▸ Material shown
☆ ☆ ☆

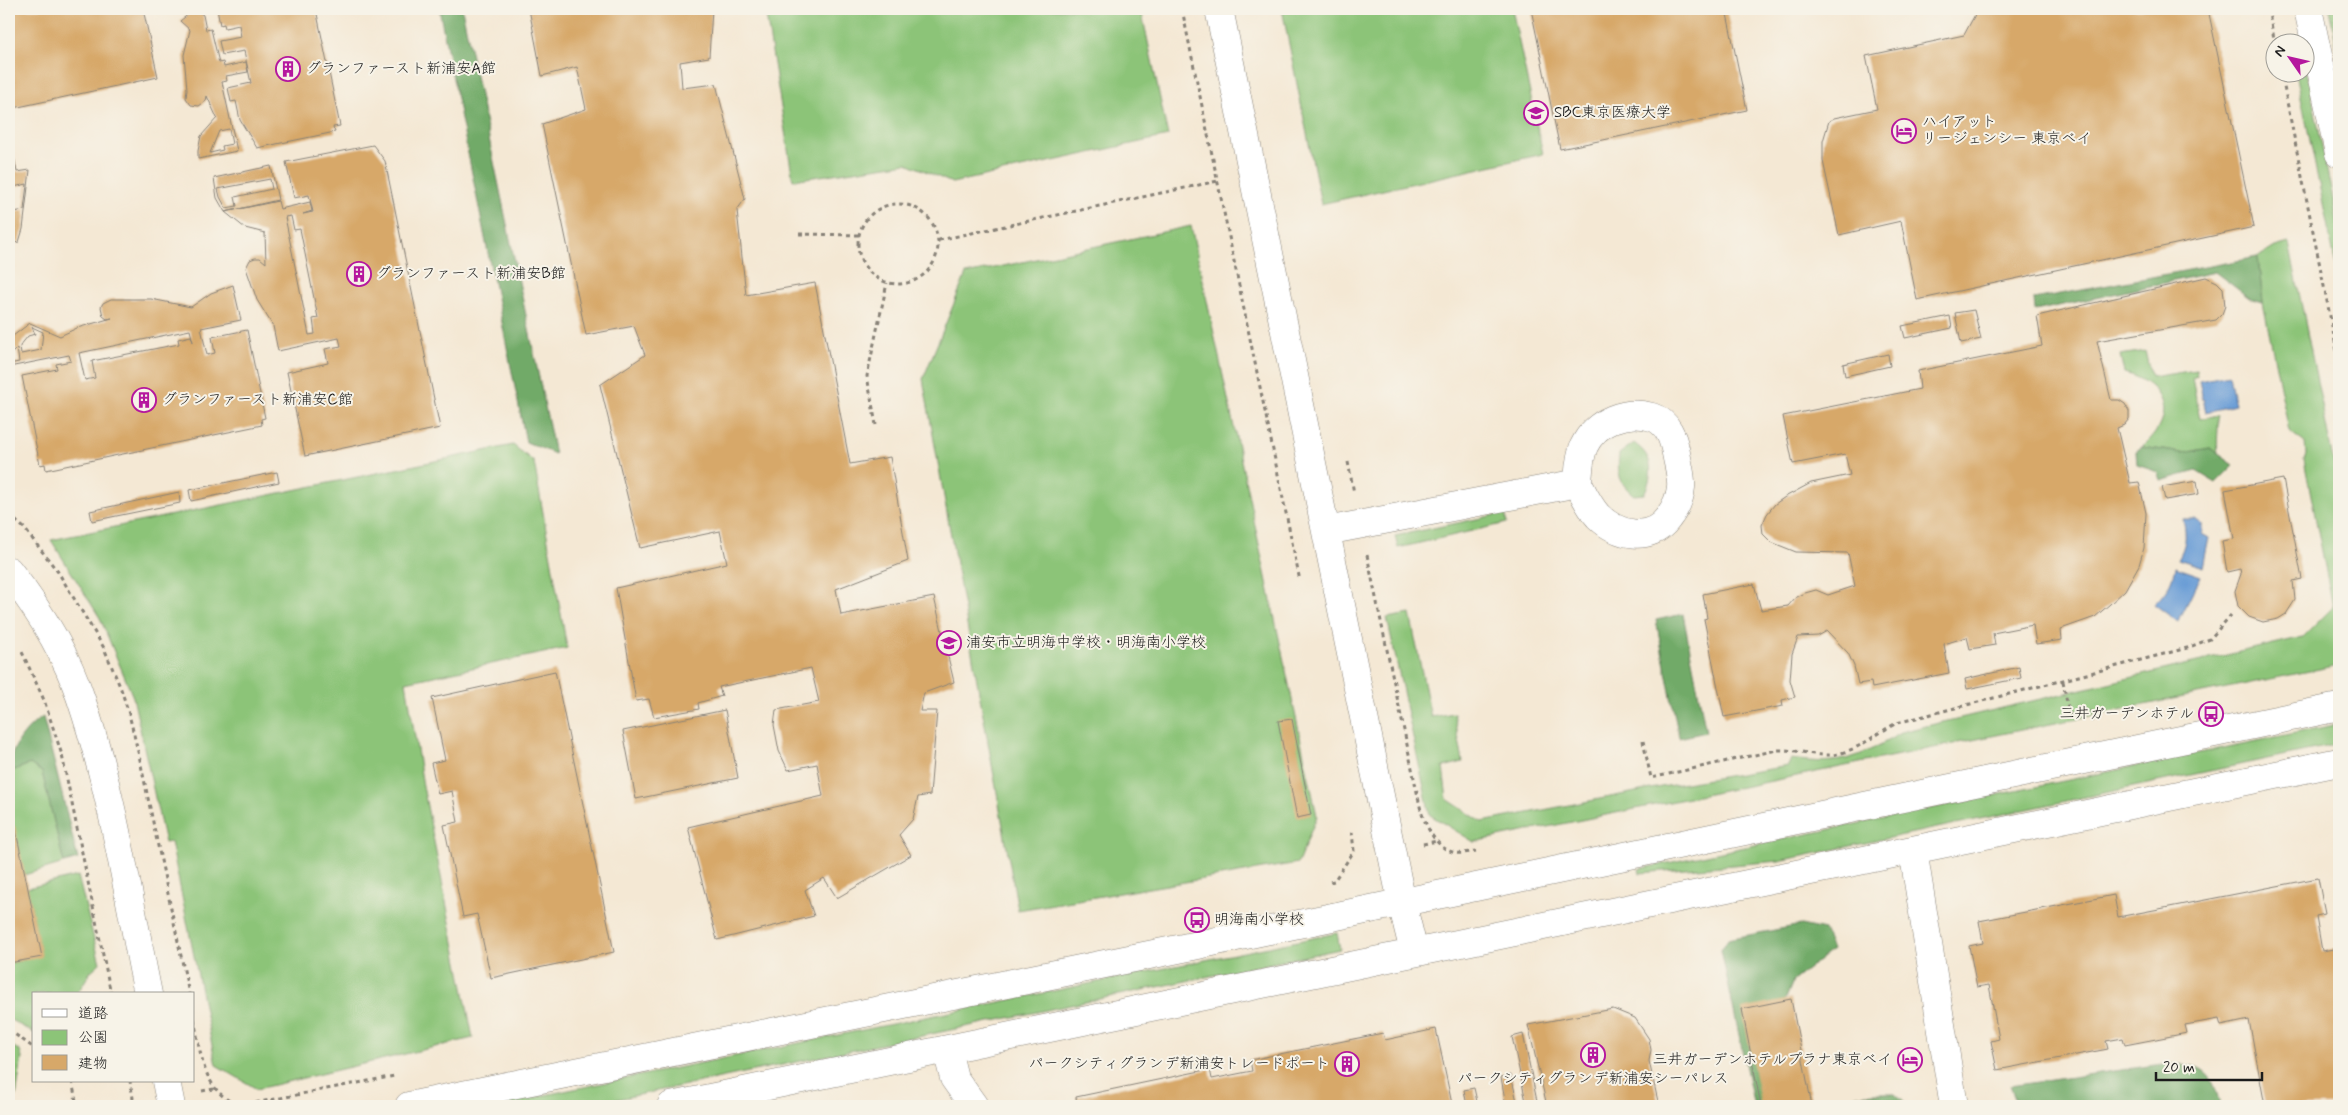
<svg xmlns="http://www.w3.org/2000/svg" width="2348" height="1115" viewBox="0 0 2348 1115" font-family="Mynerve,'Klee One',sans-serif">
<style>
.green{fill:#8cc478;stroke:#54704a}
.forest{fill:#71aa68;stroke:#466342}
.water{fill:#6b9dd6;stroke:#445c79}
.building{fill:#d7a869;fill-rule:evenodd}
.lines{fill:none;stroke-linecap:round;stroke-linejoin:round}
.minor-casing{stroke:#888278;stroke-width:29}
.path{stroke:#888278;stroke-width:3;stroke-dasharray:4 4;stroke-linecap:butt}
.minor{stroke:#fff;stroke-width:28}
.labels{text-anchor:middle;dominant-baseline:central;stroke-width:4;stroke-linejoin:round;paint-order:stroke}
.poi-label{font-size:15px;fill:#1c1c1c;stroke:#f7f3e8;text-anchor:start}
</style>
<rect width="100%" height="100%" fill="#f7f3e8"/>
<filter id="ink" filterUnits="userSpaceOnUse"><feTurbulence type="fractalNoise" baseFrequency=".02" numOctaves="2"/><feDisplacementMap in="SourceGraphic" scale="10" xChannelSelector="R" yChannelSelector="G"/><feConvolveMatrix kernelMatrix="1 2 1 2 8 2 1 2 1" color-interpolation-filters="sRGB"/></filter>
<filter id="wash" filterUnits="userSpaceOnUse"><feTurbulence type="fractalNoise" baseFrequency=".0096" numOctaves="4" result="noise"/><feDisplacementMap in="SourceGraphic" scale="20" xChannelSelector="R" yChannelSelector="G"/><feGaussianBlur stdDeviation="1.12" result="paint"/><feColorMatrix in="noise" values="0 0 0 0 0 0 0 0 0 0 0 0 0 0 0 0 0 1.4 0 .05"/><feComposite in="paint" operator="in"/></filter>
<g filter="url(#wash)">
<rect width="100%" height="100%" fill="#f4e8d4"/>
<path class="green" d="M765,9h376l27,127 -216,47 -45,-20 -114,17z
M1282,9h230l31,145 -222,50z
M2329,9h10v48z
M2306,67l33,162v52l-43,-208 10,-1z
M1191,226l126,590 -19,47 -280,47 -95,-531 43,-105z
M2289,243l50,246v176l-865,177 -44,-27 -43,-197 23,-4 21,103 23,-4 9,49 -20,5 4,32 35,23 179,-35 127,-21 3,-7c54,8 69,-3 114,-28l398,-94 30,-30 -29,-147 2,-6 -1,-11 -16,-12 -26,-128 -5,-46 17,-10z
M2145,351l6,26 45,-7 1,6 -5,2 8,41 18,-4c1,13 -2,26 0,39l-8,-6 -27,5 -41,-6c34,-29 25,-62 -18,-74l-4,-18z
M1634,443c20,14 20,30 10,51l-10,1c-15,-11 -17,-23 -15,-41z
M513,445l21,17 33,186 -161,34 17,104 50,252 -216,51 -41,-24 -45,-223 -6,1 -32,-146 -33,-79 -49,-78z
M1505,513l2,10 -109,25 -3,-12z
M2339,724v20l-560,117 -139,12 -1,-4z
M30,764l12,8 22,91 -40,12 -10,-49 -5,2v-56z
M78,876l22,87 -9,8 -14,23h-43v39l-25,-14v-54l1,-2 31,-7 -14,-68z
M1337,933l3,16 -755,157h-94z
M9,1044l11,7 2,7 -6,39 -7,4z"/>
<path class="forest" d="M439,9h23l93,445 -29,-12z
M2258,257l5,46 -11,-3 -37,-28 -180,39 -1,-12z
M2142,447l41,6 27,-5 24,17 -18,18 -20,-12 -35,10 -3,-9 -21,-7 -1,-14z
M1683,614l23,118 -27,6 -23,-118z
M43,717l35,142 -14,4 -22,-91 -12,-8 -21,8c0,-22 16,-44 34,-55z
M1801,925l23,5 8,20 -39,31 -10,25 15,83 16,13 58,-9h23l14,13h-155l-33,-156 7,-11z
M2162,1064c38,0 51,2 58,42h-202l-8,-20z"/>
<path class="water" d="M2229,375l6,30 -29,7 -7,-31z
M2183,519h12l7,5v10l7,4 -6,29 -25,-8c8,-14 9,-24 5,-40z
M2175,567l26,9 -23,46 -24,-18c12,-11 18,-21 21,-37z"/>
<g id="blocks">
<path class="building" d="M9,9h134l15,68 -149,32z
M195,9l8,6 3,15 5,-1 8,34 4,-1 1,5 22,-5 2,10 -22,4 1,5 -5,1 15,69 -39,8v-8l3,-15 16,-18 -10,-22 -1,5 -7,5 -8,-1 -5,-7 1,-9 -3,-34 6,-25 -10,-9zM229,129l3,15 -10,2 1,4 -13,3 9,-22z
M217,9h99l24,117 -7,1 2,5 -78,16 -17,-28 -4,-19 -5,1 -3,-14 23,-5 -7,-32 -22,4 -3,-14 22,-4 -2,-12 -14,3 -1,-4 -4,1z
M529,9h183l-3,48 -29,5 2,26 34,-4 29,115 -8,11 9,85 69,-12 35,181 40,-7 18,104 -72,28 5,26 93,-18 20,85 -30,11 -4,18h17l-7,84 -12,2 -5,22 -14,16 12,20 -74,43 -13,-20 -19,12 9,26 -97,24 -29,-113 135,-31 -6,-32 -29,6 -9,-19 -5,-26 2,-15 43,-8 -8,-34 -92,19 3,9 -24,7 1,6 -45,8 -5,-18 -13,2 -20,-113 111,-25 -7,-32 -80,17 -40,-163 45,-30 -11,-29 -48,9 -44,-211 44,-15 -9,-42 -35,9z
M1531,9h195l21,101 -187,39z
M1978,9h230l46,218 -337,73 -16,-79 -62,14 -16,-74v-20l6,-20 5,-3 43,-9 -11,-53 98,-21z
M9,141h2l6,31 13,-2 -7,59 -4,13 -10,2v-31l15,-3 3,-26 -18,4z
M373,145l12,16 55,267 -135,28 -18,-84 41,-9 -3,-14 16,-3 -2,-8 -61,13 -5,-25 -16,-26 -11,-32 4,-8 5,-2h5l6,5 -1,-30 -20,-5 -20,-16 53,-11 2,8 30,-7 2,9 -9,3 10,-2 -4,-17 -15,3 -8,-36zM291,216l3,14 6,-1 18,89 -5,1 2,15 -6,1 -24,-118z
M271,166l7,34 -53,12 -8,-14 -3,-20zM270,179l2,10 -37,8 2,9 -11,2 -6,-11 -2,-8z
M2206,277l11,5 6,6 2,18 -3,8 -6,6 -119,21 14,59h8l6,4 4,7v8l-5,6 -7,3 13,55 9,-1 7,31 -2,35 -5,17 -14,25 -15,14 -15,13 -34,12 1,11 -26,4 -3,-19 -40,8 2,12 -25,4 -3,-12 -23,7 5,29 -77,15 -1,-6 -13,2 -4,-18 -6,-13 -21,-22 -9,5 -20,1 -6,17 -2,26 5,17 -13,3 1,6 -59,11 -20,-98 3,-1 -4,-24 51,-10 7,26 27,-4 7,-8 10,-5 11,-3 12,5 27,-9 -7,-33 -52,-1 -25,-10 -8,-8 -1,-9 5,-11 8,-10 10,-7 26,-14 39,-8 -5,-21 -52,10 -10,-48 137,-27 -2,-18 124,-25 -5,-30z
M233,285l8,35 -40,8 6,27 8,-2 -3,-16 35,-7 18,88 -4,1 1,6 -216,45 -1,-6 -5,1 -18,-89 35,-7 -1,-5 15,-3 -2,-6 -60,12v-3l10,-2 -2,-14 -8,8v-17l21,-16 30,13 17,-8 35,-10 -5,1 -4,-3 -2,-9 2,-4 8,-4h40l40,8 20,-14zM32,327l11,5 -2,18 -20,4 -1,-8 8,-10 7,-2zM190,330l3,12 -2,-6 -13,3 1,5 -87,17 3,17 -10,2 -6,-27z
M1974,310l7,29 -20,4 -6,-30z
M1950,316l2,12 -47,10 -3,-12z
M1888,354l2,12 -45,10 -2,-12z
M277,472l2,10 -88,19 -2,-11z
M2283,479l19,100 -9,2 2,19 -9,14 -8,5 -15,3 -14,-5 -11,-11 -3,-15 6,-17 -1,-5 -13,3 -5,-31 12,-2 -9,-49z
M2197,481l2,13 -34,6 -3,-13z
M179,492l1,11 -88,18 -2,-10z
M2019,667l2,11 -54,11 -2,-10z
M555,671l59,281 -123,26 -14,-64 -14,3 -19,-92 14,-3 -6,-31 -14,3 -7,-31 14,-3 -13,-62z
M725,710l13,68 -102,21 -13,-68z
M1292,719l19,96 -14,3 -19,-97z
M15,826l27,131 -33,6v-135z
M2318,878l7,36 -9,2 6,35 17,-3v158h-74l-16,-86 -28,6 -2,-7 -34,6 2,8 -62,12 -2,-7 -17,3 2,8 -111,21 -6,-29 8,-2 -10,-54 -12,2 -8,-41 14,-3 -4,-22 135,-26 4,22z
M1791,999l21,107h-51l-19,-97z
M1613,1009l22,9 14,21 2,11 -2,11 10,45h-112l-19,-81z
M1436,1029l16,75 -9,2h-371l5,-2 -1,-7 134,-28 2,10 40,-8 -2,-11 133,-27 2,7z
M1523,1034l15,72h-11l-15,-69z
M1511,1075l7,31h-12l-5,-29z
M1474,1088l4,18h-11l-3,-16z"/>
</g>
</g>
<g filter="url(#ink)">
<use href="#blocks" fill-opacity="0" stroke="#888278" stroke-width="1"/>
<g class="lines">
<defs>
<path id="minor" d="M1219,9l183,894 12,49
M2308,9l31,144
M1326,531l252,-48c1,-12 1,-25 6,-37 12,-25 42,-37 68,-29 16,5 21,21 24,36 2,11 6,24 5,34 -1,12 -6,22 -13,31 -18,25 -51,17 -70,-2 -9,-10 -14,-21 -20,-33
M9,571c30,39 57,81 72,128 32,95 47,197 67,295
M1913,850l41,256
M947,1050l7,28 20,28
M166,1081l5,25
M409,1106l784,-160 1146,-239
M671,1106l1668,-344"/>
</defs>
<use href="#minor" class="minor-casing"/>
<path class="path" d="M1182,9l118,572
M2268,9l8,39
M2281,72l58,289
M858 244a40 40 0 1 1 80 0a40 40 0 1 1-80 0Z
M799,234l60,1
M939,240l279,-59
M876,425l-9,-49 20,-93
M1348,462l6,31
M9,515l15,13 34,44 46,76 17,41 8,25 11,46 49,234
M1367,555l54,256c6,17 15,38 35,42 6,1 14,-1 20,-2
M22,652l22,48 18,55 49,239
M2063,681l6,33 22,-4 2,15
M1643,741l8,37 126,-28c19,-1 36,6 54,5 27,-3 43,-21 66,-32l290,-75 23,-9 21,-24
M1423,844l14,-3
M1330,882l4,-1 20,-30 -2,-19
M194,1019c7,35 8,71 45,87l155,-30
M9,1030l25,18
M72,1081l5,25
M202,1091l12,-2
M128,1106l5,-8 -3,-17"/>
<use href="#minor" class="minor"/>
</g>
</g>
<defs>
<symbol id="building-ring" viewBox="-11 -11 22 22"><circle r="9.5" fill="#f7f3e8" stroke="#b5179e" stroke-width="1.5"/><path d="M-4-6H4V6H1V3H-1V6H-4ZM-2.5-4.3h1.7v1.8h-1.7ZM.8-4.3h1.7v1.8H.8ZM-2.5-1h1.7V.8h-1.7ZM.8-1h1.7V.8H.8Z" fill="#b5179e"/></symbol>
<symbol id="university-ring" viewBox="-11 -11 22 22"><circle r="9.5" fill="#f7f3e8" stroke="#b5179e" stroke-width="1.5"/><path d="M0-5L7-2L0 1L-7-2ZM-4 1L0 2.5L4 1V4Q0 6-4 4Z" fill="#b5179e"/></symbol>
<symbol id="hotel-ring" viewBox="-11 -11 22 22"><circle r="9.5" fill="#f7f3e8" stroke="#b5179e" stroke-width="1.5"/><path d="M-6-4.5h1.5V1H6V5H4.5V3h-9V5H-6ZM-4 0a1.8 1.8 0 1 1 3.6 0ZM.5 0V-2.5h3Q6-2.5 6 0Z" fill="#b5179e"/></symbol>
<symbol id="school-ring" viewBox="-11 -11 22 22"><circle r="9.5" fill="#f7f3e8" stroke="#b5179e" stroke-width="1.5"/><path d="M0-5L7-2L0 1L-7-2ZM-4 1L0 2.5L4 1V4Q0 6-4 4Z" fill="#b5179e"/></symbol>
<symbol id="bus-ring" viewBox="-11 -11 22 22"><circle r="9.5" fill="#f7f3e8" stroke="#b5179e" stroke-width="1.5"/><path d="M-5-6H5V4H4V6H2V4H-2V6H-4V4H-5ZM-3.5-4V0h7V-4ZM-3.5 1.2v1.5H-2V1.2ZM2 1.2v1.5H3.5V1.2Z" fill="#b5179e"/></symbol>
</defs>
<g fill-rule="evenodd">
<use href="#building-ring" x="274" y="55" width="28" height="28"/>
<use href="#university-ring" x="1522" y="99" width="28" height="28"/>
<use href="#hotel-ring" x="1890" y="117" width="28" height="28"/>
<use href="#building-ring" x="345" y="260" width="28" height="28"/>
<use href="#building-ring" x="130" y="386" width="28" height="28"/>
<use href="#school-ring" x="935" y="629" width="28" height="28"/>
<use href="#bus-ring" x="2197" y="700" width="28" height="28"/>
<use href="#bus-ring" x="1183" y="906" width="28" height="28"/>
<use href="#building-ring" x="1579" y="1041" width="28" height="28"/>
<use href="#hotel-ring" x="1896" y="1046" width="28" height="28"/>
<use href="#building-ring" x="1333" y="1050" width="28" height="28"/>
</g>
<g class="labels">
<g class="poi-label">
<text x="306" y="69">グランファースト新浦安A館</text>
<text x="1554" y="113">SBC東京医療大学</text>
<text x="1922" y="122">ハイアット<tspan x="1922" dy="17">リージェンシー 東京ベイ</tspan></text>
<text x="376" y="274">グランファースト新浦安B館</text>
<text x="162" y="400">グランファースト新浦安C館</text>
<text x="966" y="643">浦安市立明海中学校・明海南小学校</text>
<text x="2194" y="714" text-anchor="end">三井ガーデンホテル</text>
<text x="1214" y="920">明海南小学校</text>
<text x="1892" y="1060" text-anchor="end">三井ガーデンホテルプラナ東京ベイ</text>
<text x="1330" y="1064" text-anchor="end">パークシティグランデ新浦安トレードポート</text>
<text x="1593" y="1079" text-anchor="middle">パークシティグランデ新浦安シーパレス</text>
</g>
</g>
<rect width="2348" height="1115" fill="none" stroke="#f7f3e8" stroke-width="30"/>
<rect x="32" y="992" width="162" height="90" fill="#f7f3e8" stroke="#9f9d96"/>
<rect x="42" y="1009" width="25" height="8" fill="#ffffff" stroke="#9f9d96"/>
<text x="78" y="1018" font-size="15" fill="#1c1c1c">道路</text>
<rect x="42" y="1030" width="25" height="15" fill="#8cc478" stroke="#9f9d96"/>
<text x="78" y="1042" font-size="15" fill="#1c1c1c">公園</text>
<rect x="42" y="1055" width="25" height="15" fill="#d7a869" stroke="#9f9d96"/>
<text x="78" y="1068" font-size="15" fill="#1c1c1c">建物</text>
<g transform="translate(2290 58) rotate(304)"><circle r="24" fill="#f7f3e8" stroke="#9f9d96"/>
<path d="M0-4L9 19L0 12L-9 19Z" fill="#b5179e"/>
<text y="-8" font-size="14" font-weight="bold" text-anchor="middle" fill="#1c1c1c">N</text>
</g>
<path d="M2156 1072v8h106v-8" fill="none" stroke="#1c1c1c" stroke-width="2.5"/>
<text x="2163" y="1072" font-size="15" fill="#1c1c1c" stroke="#f7f3e8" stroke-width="4" paint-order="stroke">20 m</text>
</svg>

☆ ☆ ☆

▸ What you are asked to do
From the data above, return every line from the line that has "M725,710l13,68 -102,21 -13,-68z" up to and including the line that has "M2063,681l6,33 22,-4 2,15", exactly.

▸ Task solution
M725,710l13,68 -102,21 -13,-68z
M1292,719l19,96 -14,3 -19,-97z
M15,826l27,131 -33,6v-135z
M2318,878l7,36 -9,2 6,35 17,-3v158h-74l-16,-86 -28,6 -2,-7 -34,6 2,8 -62,12 -2,-7 -17,3 2,8 -111,21 -6,-29 8,-2 -10,-54 -12,2 -8,-41 14,-3 -4,-22 135,-26 4,22z
M1791,999l21,107h-51l-19,-97z
M1613,1009l22,9 14,21 2,11 -2,11 10,45h-112l-19,-81z
M1436,1029l16,75 -9,2h-371l5,-2 -1,-7 134,-28 2,10 40,-8 -2,-11 133,-27 2,7z
M1523,1034l15,72h-11l-15,-69z
M1511,1075l7,31h-12l-5,-29z
M1474,1088l4,18h-11l-3,-16z"/>
</g>
</g>
<g filter="url(#ink)">
<use href="#blocks" fill-opacity="0" stroke="#888278" stroke-width="1"/>
<g class="lines">
<defs>
<path id="minor" d="M1219,9l183,894 12,49
M2308,9l31,144
M1326,531l252,-48c1,-12 1,-25 6,-37 12,-25 42,-37 68,-29 16,5 21,21 24,36 2,11 6,24 5,34 -1,12 -6,22 -13,31 -18,25 -51,17 -70,-2 -9,-10 -14,-21 -20,-33
M9,571c30,39 57,81 72,128 32,95 47,197 67,295
M1913,850l41,256
M947,1050l7,28 20,28
M166,1081l5,25
M409,1106l784,-160 1146,-239
M671,1106l1668,-344"/>
</defs>
<use href="#minor" class="minor-casing"/>
<path class="path" d="M1182,9l118,572
M2268,9l8,39
M2281,72l58,289
M858 244a40 40 0 1 1 80 0a40 40 0 1 1-80 0Z
M799,234l60,1
M939,240l279,-59
M876,425l-9,-49 20,-93
M1348,462l6,31
M9,515l15,13 34,44 46,76 17,41 8,25 11,46 49,234
M1367,555l54,256c6,17 15,38 35,42 6,1 14,-1 20,-2
M22,652l22,48 18,55 49,239
M2063,681l6,33 22,-4 2,15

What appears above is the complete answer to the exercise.